#GDTBATH: Rayna Young

Senior Rayna Young is working to help Tar Heels become civically engaged and ready for the mid-term election to make sure the voices of college students are heard.

Rayna Young standing outside.

Rayna Young has never understood why it can be so challenging to find information on candidates running in local elections, particularly for less visible roles like the register of deeds or supervisors of town departments.

The lack of information, she says, can be confusing for voters, and it may prevent somebody from even bothering to cast a ballot at all.

“A lot of people won’t vote because they don’t know who they’re voting for, what they do, what’s going on,” Young said. “They won’t want to vote incorrectly, especially for nonpartisan offices, because you’re just picking a name sometimes.”

As a high schooler, to help her family navigate those hurdles, Young started reading about all the candidates and the offices they were campaigning for to create a list that her parents could use so they would feel confident in their decisions when they voted.

Young has brought that same approach to Chapel Hill to help other Tar Heels become civically engaged and ready for the mid-term election on Nov. 8. The Carolina senior has been sharing information on elections and local issues as a member of the UNC Civic Engagement Working Group, the director of state and external affairs for Student Government and co-president of Ignite, a student organization dedicated to encouraging and supporting women in politics.

The mission behind all her efforts is simple: Make sure college students use their voices.

“I know it can be really daunting for college students to vote, but it’s really important because, historically, college students and younger people are not likely to vote even though we are the most affected,” she said. “We will have the longest time to be affected by changes that happen.”

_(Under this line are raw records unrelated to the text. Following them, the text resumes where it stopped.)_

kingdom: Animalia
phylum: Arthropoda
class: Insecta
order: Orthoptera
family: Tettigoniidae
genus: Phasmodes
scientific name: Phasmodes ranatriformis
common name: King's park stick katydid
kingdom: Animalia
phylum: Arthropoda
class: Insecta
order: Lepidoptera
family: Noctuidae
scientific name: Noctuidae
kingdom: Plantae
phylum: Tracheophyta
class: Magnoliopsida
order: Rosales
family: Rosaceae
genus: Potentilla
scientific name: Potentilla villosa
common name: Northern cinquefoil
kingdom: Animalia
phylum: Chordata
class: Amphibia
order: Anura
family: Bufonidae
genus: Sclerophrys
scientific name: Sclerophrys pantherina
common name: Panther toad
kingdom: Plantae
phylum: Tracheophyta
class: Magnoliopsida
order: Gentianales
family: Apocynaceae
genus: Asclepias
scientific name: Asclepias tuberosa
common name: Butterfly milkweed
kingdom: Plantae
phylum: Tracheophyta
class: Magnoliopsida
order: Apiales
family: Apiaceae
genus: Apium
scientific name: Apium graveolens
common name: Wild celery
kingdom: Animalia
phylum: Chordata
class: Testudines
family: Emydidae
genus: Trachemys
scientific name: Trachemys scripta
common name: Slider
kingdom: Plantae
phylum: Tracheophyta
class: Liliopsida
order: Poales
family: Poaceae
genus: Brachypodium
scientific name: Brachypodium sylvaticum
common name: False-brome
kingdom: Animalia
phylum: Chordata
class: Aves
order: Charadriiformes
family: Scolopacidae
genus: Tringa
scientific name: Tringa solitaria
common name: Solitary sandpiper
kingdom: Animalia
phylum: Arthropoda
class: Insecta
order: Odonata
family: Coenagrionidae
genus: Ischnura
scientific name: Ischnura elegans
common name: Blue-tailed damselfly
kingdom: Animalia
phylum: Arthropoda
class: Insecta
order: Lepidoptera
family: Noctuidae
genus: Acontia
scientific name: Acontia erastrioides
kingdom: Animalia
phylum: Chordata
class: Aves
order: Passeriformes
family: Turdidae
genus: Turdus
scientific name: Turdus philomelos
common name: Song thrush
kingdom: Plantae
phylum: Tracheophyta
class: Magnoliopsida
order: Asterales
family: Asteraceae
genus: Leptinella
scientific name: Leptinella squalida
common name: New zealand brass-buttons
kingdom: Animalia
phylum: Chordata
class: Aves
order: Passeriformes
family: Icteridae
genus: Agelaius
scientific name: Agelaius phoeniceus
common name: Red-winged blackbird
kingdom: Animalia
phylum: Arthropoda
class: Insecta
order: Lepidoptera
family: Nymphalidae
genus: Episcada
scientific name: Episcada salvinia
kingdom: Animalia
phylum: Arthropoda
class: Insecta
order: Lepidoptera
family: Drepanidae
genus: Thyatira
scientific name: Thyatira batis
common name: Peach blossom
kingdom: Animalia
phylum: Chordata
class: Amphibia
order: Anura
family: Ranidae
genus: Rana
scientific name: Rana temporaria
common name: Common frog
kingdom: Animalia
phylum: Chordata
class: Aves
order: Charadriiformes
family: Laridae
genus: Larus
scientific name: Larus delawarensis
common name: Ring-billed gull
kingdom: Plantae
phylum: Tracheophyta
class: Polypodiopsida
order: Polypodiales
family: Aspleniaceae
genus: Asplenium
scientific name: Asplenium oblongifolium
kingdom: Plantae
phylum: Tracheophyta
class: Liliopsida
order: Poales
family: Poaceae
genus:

Young, who is majoring in political science, launched the UNC-Chapel Hill chapter of Ignite with classmate Maya Nair in 2020 because they wanted to help women interested in entering politics opportunities to connect and gain professional development experiences.

“It’s a space where you can uplift one another, share opportunities and get access to elected officials and the path to running for office,” she said of the nonpartisan organization.

The group is also dedicated to promoting civic engagement across campus with initiatives such as an online ballot workshop that walks voters through the sample ballot for Chapel Hill’s election. The workshop details all the candidates and the functions of the elected office they’re seeking so voters can be better informed.

Ignite will also host a walk to the polls on Oct. 28 for Tar Heels to vote at the closest early voting site at Chapel of the Cross.

“It can be intimidating going to vote by yourself,” Young said. “We’re not telling you who to vote for, but that you should vote. You should make your voice heard.”

Through Young’s work with Ignite and as director of state and external affairs for Student Government, she’s also found herself as an active member of the UNC Civic Engagement Working Group — a student-led group comprised of members from various political and civic engagement organizations across campus.

The multi-partisan space, Young said, helps the organizations reach their goals of building voter engagement on a larger scale.

“It’s a space where people who are doing democracy or social impact or civic-engagement-centered work come together and share their successes, things that are going well and share best practices and promote events,” she said. “Students are the key people who know how to message to the students. I know how to talk to my friends about voting, about the barriers they have to voting and about the questions they have. We are fielding those requests in real-time.”

Young is looking forward to seeing all those efforts pay off on Nov. 8 with Tar Heels casting ballots.

“There are students who are going to vote, and that will ultimately make a difference in the elections,” she said. “It’s about taking it into our own hands. We get to decide what’s going to happen. It’s important to make sure your voice is heard.”